Text passage:
»»
= Albert Pell =

Albert Pell (12 March 1820 – 7 April 1907) was an English solicitor and Conservative Party politician.

==Early life==
Pell was born in 1820, the eldest son of Sir Albert Pell, a judge of the Bankruptcy Courts and Margaret Letitia Matilda St John, daughter of John St John, 12th Baron St John of Bletso. Pell was educated at Rugby School before matriculating to Trinity College, Cambridge in 1839. While at Cambridge, Pell is credited with introducing the game of rugby union, then simply called football, to the university, and describes in his autobiography the difficulties of setting up a team.

Pell gained his MA in 1842, and in the same year was admitted to the Inner Temple on 1 June.

On 8 September 1846, Pell married Elizabeth Barbara Halford, his cousin, and daughter of Sir Henry Halford. Sir Henry was the 2nd Baronet of Wistow and had been the Member of Parliament for the Southern Division of Leicestershire from 1832 to 1857.

==Political career and later life==
Pell was elected as a Member of Parliament for the Southern Division of Leicestershire, like his father-in-law before him, during the general election of 1868, defeating Liberal candidate Thomas Paget. He successfully defended his seat on two occasions, in 1874 and 1880.
««
Stored items from a collection:
»»
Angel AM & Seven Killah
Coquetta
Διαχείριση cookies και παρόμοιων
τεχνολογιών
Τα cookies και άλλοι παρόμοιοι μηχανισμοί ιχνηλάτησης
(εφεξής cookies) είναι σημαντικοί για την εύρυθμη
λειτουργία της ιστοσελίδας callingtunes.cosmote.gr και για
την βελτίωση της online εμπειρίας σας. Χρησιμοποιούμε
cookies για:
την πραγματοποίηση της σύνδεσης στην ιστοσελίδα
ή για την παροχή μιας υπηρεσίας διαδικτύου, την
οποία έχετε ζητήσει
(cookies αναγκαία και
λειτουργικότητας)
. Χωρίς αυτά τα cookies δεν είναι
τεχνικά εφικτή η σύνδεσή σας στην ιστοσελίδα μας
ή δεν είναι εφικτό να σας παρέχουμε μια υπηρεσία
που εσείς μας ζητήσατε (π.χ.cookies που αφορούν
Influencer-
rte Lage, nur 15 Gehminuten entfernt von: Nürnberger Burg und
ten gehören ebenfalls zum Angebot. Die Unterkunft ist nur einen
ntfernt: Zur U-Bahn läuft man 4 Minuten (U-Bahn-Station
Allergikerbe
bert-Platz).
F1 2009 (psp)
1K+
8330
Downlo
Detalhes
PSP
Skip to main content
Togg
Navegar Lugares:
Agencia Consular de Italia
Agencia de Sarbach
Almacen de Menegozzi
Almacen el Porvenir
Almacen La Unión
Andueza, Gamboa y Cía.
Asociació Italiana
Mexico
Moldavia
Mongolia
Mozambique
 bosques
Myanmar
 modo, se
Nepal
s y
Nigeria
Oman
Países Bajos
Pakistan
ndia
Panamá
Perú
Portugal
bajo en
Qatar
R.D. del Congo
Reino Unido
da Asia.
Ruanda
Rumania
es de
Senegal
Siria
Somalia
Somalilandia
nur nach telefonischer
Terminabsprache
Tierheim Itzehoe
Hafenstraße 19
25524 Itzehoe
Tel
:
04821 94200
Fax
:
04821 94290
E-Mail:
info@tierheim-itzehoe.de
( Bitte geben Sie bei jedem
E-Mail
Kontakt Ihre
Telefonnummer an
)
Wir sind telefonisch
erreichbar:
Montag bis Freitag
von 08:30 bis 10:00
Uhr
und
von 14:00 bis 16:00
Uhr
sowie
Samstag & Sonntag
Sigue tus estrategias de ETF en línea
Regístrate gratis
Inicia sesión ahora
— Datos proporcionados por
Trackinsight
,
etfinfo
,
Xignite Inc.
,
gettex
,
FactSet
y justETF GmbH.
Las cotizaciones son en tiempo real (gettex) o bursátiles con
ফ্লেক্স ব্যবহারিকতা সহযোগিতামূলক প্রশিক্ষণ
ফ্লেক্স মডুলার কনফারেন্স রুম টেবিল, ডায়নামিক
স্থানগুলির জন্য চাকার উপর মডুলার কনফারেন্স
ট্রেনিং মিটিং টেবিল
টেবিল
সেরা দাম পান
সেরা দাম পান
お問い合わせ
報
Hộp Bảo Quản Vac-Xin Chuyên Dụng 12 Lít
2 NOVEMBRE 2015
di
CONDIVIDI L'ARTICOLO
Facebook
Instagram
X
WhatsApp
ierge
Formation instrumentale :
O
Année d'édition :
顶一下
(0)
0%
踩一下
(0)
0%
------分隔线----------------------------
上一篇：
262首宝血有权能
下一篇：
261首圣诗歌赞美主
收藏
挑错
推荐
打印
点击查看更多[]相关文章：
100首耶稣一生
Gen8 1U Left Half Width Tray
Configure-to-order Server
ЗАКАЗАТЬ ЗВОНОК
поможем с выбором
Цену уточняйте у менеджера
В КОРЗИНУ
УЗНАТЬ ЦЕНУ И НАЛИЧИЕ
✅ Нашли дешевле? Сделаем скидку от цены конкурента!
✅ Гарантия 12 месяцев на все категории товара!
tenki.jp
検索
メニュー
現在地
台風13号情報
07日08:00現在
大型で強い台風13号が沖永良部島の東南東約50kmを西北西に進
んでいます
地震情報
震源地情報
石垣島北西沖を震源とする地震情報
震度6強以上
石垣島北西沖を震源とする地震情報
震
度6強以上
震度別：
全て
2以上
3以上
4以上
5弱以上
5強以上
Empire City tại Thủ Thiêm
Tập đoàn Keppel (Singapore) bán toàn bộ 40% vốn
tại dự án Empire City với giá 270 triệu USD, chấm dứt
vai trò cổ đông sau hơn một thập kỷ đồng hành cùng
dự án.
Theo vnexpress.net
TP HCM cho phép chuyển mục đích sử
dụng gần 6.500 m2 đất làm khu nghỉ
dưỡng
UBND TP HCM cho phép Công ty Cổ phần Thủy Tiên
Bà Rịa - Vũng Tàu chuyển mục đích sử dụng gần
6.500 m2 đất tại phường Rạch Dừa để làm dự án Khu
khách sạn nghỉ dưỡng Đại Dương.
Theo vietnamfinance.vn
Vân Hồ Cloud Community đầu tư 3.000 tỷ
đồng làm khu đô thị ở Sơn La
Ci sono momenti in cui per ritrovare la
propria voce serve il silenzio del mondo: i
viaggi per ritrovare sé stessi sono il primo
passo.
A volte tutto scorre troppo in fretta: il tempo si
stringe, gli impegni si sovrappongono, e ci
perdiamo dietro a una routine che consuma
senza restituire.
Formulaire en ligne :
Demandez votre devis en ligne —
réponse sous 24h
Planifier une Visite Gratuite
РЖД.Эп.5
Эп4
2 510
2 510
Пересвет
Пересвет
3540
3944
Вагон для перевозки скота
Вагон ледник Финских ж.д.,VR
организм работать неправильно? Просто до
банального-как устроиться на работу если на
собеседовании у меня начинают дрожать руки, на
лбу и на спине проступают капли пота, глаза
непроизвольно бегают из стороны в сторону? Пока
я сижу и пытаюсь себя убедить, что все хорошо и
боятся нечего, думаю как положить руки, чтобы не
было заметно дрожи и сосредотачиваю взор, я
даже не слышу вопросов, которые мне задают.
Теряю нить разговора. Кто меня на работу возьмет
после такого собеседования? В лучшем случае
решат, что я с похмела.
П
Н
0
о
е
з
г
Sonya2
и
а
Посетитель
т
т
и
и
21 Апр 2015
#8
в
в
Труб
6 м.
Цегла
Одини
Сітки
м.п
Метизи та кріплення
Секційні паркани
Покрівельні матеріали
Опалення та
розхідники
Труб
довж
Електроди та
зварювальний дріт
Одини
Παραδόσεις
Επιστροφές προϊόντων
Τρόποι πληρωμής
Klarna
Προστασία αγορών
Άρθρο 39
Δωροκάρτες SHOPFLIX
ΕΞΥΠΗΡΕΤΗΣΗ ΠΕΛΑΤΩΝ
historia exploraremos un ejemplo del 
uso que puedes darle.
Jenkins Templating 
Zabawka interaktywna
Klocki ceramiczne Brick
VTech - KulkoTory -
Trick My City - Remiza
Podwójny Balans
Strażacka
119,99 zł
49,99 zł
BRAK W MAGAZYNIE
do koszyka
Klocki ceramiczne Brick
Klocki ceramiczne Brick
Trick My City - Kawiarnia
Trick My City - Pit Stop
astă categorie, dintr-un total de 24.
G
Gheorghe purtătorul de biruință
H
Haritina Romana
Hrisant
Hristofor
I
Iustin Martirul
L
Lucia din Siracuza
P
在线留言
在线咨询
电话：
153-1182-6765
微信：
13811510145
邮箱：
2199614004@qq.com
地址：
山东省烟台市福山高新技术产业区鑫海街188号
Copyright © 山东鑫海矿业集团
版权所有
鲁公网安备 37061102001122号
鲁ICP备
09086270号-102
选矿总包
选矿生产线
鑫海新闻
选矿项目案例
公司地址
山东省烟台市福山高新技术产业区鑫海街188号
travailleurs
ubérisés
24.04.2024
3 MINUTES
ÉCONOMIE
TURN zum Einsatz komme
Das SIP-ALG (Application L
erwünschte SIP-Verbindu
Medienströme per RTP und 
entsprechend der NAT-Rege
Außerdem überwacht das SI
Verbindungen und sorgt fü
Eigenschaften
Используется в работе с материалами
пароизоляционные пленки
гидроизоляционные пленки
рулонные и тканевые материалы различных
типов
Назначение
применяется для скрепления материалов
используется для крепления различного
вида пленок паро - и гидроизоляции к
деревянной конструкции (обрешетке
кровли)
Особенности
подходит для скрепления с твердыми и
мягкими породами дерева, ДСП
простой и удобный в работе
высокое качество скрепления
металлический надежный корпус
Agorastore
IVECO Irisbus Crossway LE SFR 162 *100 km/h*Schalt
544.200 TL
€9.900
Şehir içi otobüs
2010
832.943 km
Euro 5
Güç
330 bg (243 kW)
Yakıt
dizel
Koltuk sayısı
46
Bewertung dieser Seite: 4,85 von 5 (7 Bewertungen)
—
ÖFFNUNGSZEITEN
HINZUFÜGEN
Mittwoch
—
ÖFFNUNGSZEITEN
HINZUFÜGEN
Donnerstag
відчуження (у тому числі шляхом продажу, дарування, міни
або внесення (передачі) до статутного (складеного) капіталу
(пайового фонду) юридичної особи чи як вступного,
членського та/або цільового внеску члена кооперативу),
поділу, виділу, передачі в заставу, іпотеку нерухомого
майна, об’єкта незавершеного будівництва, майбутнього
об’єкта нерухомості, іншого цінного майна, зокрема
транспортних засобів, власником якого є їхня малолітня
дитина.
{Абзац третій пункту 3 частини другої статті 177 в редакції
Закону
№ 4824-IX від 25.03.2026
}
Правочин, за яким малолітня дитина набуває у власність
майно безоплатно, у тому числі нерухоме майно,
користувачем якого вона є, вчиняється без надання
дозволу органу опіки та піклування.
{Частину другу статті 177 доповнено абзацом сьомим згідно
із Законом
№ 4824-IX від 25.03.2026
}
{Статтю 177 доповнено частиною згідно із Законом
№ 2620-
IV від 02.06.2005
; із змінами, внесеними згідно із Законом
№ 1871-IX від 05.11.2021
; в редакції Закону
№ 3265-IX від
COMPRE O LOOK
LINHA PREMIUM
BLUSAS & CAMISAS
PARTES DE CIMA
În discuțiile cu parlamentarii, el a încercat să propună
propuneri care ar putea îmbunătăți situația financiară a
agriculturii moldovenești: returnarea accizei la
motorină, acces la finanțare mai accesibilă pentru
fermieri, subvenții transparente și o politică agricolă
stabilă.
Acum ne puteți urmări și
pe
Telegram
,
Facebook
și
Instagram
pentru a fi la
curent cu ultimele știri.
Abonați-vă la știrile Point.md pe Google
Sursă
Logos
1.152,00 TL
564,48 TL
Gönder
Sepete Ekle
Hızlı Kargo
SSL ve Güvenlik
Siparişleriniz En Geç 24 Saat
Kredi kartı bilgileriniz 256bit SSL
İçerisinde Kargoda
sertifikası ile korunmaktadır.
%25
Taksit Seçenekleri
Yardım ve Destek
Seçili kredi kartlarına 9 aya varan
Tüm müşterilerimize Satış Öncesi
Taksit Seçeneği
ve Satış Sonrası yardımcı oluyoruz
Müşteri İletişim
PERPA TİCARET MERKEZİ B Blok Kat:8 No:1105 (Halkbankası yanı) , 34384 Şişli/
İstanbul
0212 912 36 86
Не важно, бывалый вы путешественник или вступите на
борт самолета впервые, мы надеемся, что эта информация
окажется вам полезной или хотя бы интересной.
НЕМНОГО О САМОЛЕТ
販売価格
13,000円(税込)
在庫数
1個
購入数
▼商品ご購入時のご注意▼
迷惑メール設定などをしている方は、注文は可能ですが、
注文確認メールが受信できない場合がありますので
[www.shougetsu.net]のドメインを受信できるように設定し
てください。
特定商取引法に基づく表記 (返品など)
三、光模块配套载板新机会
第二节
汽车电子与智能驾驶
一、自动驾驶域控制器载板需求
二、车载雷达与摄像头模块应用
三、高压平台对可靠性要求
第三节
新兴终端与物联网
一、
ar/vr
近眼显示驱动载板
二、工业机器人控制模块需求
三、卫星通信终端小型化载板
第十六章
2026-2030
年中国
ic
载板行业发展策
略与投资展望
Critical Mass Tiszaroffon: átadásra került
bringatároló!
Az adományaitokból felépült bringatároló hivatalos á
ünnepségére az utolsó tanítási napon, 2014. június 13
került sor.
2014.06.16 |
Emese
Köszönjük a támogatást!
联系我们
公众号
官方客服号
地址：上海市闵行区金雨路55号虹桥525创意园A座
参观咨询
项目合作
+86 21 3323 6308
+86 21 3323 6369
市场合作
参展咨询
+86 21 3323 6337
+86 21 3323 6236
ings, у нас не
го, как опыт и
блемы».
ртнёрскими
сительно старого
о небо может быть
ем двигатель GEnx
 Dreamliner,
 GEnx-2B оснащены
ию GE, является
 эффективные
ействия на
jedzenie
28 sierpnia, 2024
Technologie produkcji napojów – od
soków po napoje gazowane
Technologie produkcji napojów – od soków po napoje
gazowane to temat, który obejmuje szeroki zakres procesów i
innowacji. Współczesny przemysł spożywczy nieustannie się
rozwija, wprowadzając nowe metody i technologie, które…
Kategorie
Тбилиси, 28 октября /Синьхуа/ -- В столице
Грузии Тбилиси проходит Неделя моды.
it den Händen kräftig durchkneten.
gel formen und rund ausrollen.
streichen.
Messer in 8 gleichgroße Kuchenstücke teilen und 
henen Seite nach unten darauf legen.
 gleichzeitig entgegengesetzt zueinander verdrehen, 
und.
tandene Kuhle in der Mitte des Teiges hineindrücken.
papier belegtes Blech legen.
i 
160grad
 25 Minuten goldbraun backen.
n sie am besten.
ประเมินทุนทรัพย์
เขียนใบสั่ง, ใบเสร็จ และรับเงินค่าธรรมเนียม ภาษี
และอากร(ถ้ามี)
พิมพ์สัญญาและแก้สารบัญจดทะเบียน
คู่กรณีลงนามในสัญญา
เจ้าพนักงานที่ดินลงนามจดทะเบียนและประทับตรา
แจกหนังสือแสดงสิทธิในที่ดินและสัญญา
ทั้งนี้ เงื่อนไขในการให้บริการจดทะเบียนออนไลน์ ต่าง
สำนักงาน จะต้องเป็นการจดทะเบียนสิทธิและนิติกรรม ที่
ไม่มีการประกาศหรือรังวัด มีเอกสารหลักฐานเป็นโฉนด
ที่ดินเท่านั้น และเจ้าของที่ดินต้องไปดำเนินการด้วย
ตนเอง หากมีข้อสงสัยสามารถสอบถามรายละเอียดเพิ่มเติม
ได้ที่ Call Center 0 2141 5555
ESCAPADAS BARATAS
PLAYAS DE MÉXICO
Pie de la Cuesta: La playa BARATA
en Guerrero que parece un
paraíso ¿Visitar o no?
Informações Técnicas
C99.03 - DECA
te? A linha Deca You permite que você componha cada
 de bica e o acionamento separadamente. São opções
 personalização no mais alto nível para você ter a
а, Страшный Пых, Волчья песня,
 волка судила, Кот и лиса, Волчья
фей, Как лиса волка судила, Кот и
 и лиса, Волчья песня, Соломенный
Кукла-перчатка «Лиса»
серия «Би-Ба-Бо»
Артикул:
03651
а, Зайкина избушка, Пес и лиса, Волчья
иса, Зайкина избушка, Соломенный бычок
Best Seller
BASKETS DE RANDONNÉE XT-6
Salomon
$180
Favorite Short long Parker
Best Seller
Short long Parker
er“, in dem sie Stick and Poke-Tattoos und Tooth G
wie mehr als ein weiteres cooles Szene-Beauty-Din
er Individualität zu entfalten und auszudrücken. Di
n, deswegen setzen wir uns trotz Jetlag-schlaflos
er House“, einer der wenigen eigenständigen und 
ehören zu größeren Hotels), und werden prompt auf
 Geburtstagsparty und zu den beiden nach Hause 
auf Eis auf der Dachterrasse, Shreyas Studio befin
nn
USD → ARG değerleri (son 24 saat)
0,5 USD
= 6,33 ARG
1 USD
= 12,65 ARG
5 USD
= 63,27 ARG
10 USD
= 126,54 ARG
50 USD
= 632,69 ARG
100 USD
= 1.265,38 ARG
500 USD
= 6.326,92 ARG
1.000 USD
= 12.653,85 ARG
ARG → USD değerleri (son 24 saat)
««
Required tasks:
1/ According to the Albert Pell biography, in what year did Pell matriculate to Trinity College, Cambridge?
2/ From the Albert Pell biography, list every year in which Pell won or held his seat in Parliament.
3/ Repeat word for word the part of the Albert Pell biography starting at "Albert Pell (12" and ending at "Temple on 1 June.".

Results of the exercise:
1/ 1839

2/ 1868, 1874, 1880

3/
Albert Pell (12 March 1820 – 7 April 1907) was an English solicitor and Conservative Party politician.

==Early life==
Pell was born in 1820, the eldest son of Sir Albert Pell, a judge of the Bankruptcy Courts and Margaret Letitia Matilda St John, daughter of John St John, 12th Baron St John of Bletso. Pell was educated at Rugby School before matriculating to Trinity College, Cambridge in 1839. While at Cambridge, Pell is credited with introducing the game of rugby union, then simply called football, to the university, and describes in his autobiography the difficulties of setting up a team.

Pell gained his MA in 1842, and in the same year was admitted to the Inner Temple on 1 June.